WHAT YOU NEED TO DO.
From the podcast transcript on cycles in graphs, copy the passage from "[00:01:10] VJ: And" up to and including "cycle in it?".

PASSAGE PROVIDED.
++++++++++

We end our section of the DFS algorithm with a discussion on DAGs (directed acyclic graphs), because most implementations of depth-first search will check to see if any cycles exist, and a large part of that is based on the DFS algorithm checking to see whether or not a graph is a directed acyclic graph. DAGs are also somewhat infamous in computer science because they’re pretty much everywhere in sofware. For example, a directed acyclic graph is the backbone of applications that handle scheduling for systems of tasks or handling jobs — especially those that need to be processed in a particular order. So let's dig into DAGs!
This episode of the Basecs podcast is based on Vaidehi's blog post, Spinning Around In Cycles With Directed Acyclic Graphs from her basecs blog series.
[00:00:02] SY: Welcome to the Base.cs Podcast where we explore the basics of computer science concepts. I’m your host Saron, Founder of CodeNewbie.
[00:00:09] VJ: And I’m Vaidehi Joshi, Author and Developer.
[00:00:12] SY: And she is the brilliant mind behind the Base.cs Blog Series. Today, we’re talking about.
[00:00:17] VJ: Cycles in graphs.
[00:00:19] SY: This season of the Base.cs Podcast is brought to you by Educative. Educative has a ton of online coding courses, including how to become a machine-learning engineer and a practical guide to Kubernetes. The comprehensive and interactive text-based courses give you in demand tech skills. And since it’s text-based, there’s no scrubbing back and forth video to find the content you need. So learn better and faster with Educative and get a 20% site-wide discount by going to educative.io/basecs.
[00:00:55] Okay. So when it comes to graphs, what is a cycle?
[00:00:59] VJ: So a cycle in a graph is basically a way of going from one node back to somewhere that we came from.
[00:01:10] SY: Okay.
[00:01:10] VJ: And we sort of touched on this a little bit last episode when we talked about self-loops and backward edges where basically you can have an edge that either takes you back to where you came from or back to yourself where yourself is like a node. So if you’re traversing a graph and you suddenly realize that you are on an edge that takes you back to somewhere you’ve been, you’ve basically encountered a cycle.
[00:01:41] SY: Okay. So in a graph we have, is it just called a cyclic graph if it has a cycle in it?
[00:01:48] VJ: Yes. So when you have a graph that does have a cycle, it’s a cyclic graph. And on the other hand, when you have a graph that has no cycles in it, that’s known as a “acyclic graph”.
[00:02:04] SY: Very creative.
[00:02:05] VJ: Yes. Yeah, they’re kind of what you would expect in terms of names.
[00:02:09] SY: No surprises. Yeah.
[00:02:11] VJ: But when it comes to a cyclic graph, you just need at least one cycle in the graph and that is enough to categorize it as a cyclic graph. Just one cycle is necessary.
[00:02:21] SY: So recently, we’ve been talking a ton about DFS, Depth-First Search. Is there any connection between DFS and cycles?
[00:02:30] VJ: That’s a good question. So there actually is. In fact, we can use the depth-first search algorithm to help us detect if a graph even contains a cycle and that’s specifically true with graphs that are directed, which means that they have directed edges. So when you have a directed graph, you can use DFS to figure out if that directed graph also has a cycle in it.

++++++++++

RAW DATA.

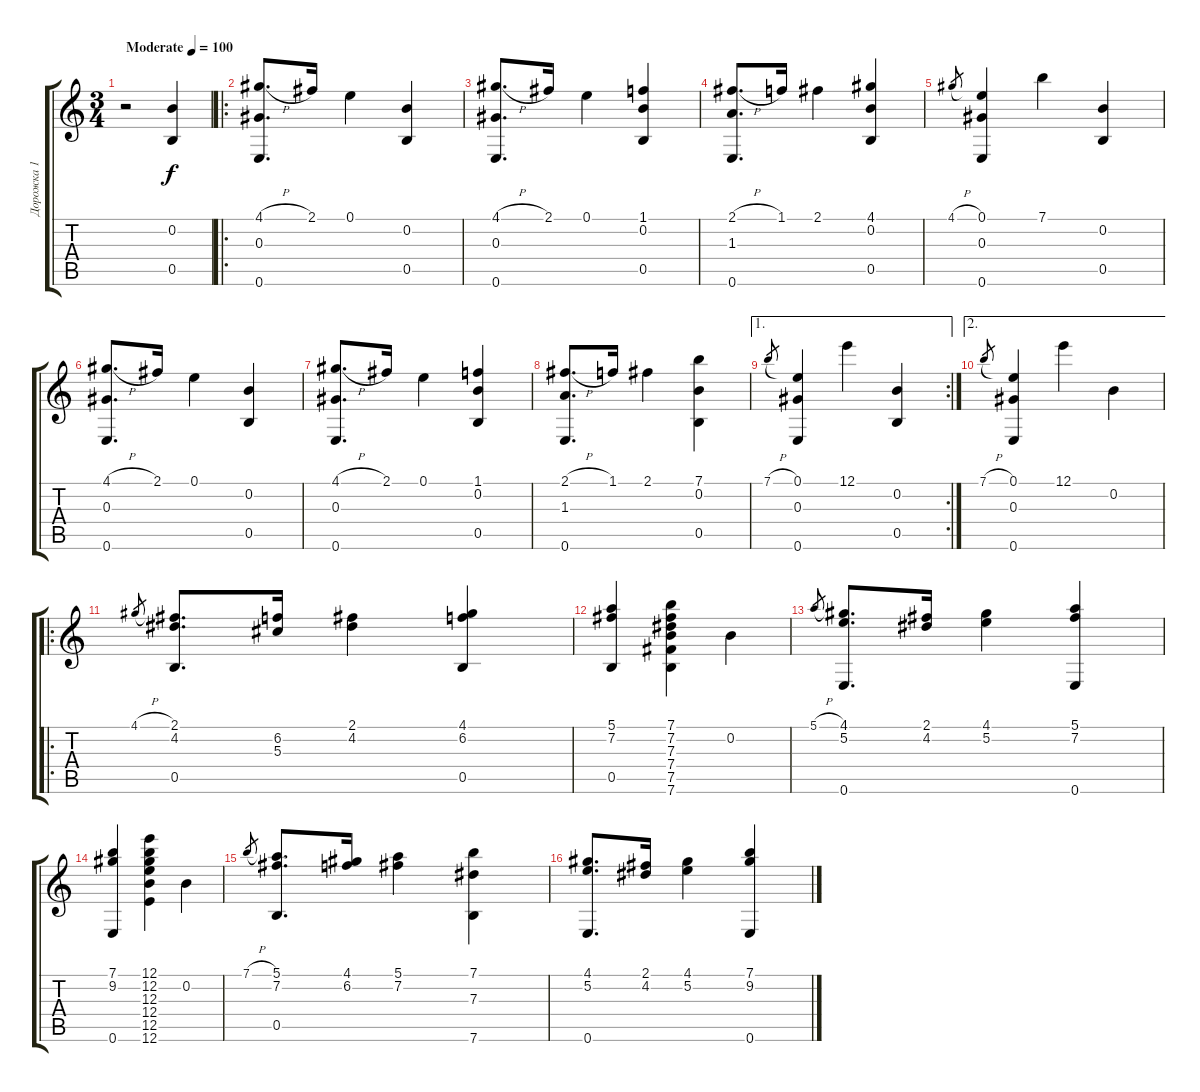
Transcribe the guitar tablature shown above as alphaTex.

\track ("Дорожка 1" "Дорожка 1") {instrument acousticguitarnylon}
\staff {score tabs}
\tuning (E4 B3 Ab3 E3 B2 E2) {hide}
\ts (3 4)
\tempo (100 "Moderate")
\clef g2
\ks c
r.2{dy f instrument acousticguitarnylon} (0.2 0.5).4 |
\ro
(4.1{h} 0.3 0.6).8{d} 2.1.16 0.1.4 (0.2 0.5).4 |
(4.1{h} 0.3 0.6).8{d} 2.1.16 0.1.4 (1.1 0.2 0.5).4 |
(2.1{h} 1.3 0.6).8{d} 1.1.16 2.1.4 (4.1 0.2 0.5).4 |
4.1{h}.8{gr} (0.1 0.3 0.6).4 7.1.4 (0.2 0.5).4 |
(4.1{h} 0.3 0.6).8{d} 2.1.16 0.1.4 (0.2 0.5).4 |
(4.1{h} 0.3 0.6).8{d} 2.1.16 0.1.4 (1.1 0.2 0.5).4 |
(2.1{h} 1.3 0.6).8{d} 1.1.16 2.1.4 (7.1 0.2 0.5).4 |
\ae 1
\rc 2
7.1{h}.8{gr} (0.1 0.3 0.6).4 12.1.4 (0.2 0.5).4 |
\ae 2
7.1{h}.8{gr} (0.1 0.3 0.6).4 12.1.4 0.2.4 |
\ro
4.1{h}.8{gr} (2.1 4.2 0.5).8{d} (6.2 5.3).16 (2.1 4.2).4 (4.1 6.2 0.5).4 |
(5.1 7.2 0.5).4 (7.1 7.2 7.3 7.4 7.5 7.6).4 0.2.4 |
5.1{h}.8{gr} (4.1 5.2 0.6).8{d} (2.1 4.2).16 (4.1 5.2).4 (5.1 7.2 0.6).4 |
(7.1 9.2 0.6).4 (12.1 12.2 12.3 12.4 12.5 12.6).4 0.2.4 |
7.1{h}.8{gr} (5.1 7.2 0.5).8{d} (4.1 6.2).16 (5.1 7.2).4 (7.1 7.3 7.6).4 |
(4.1 5.2 0.6).8{d} (2.1 4.2).16 (4.1 5.2).4 (7.1 9.2 0.6).4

++++++++++

SOLUTION TO THE PROBLEM.
[00:01:10] VJ: And we sort of touched on this a little bit last episode when we talked about self-loops and backward edges where basically you can have an edge that either takes you back to where you came from or back to yourself where yourself is like a node. So if you’re traversing a graph and you suddenly realize that you are on an edge that takes you back to somewhere you’ve been, you’ve basically encountered a cycle.
[00:01:41] SY: Okay. So in a graph we have, is it just called a cyclic graph if it has a cycle in it?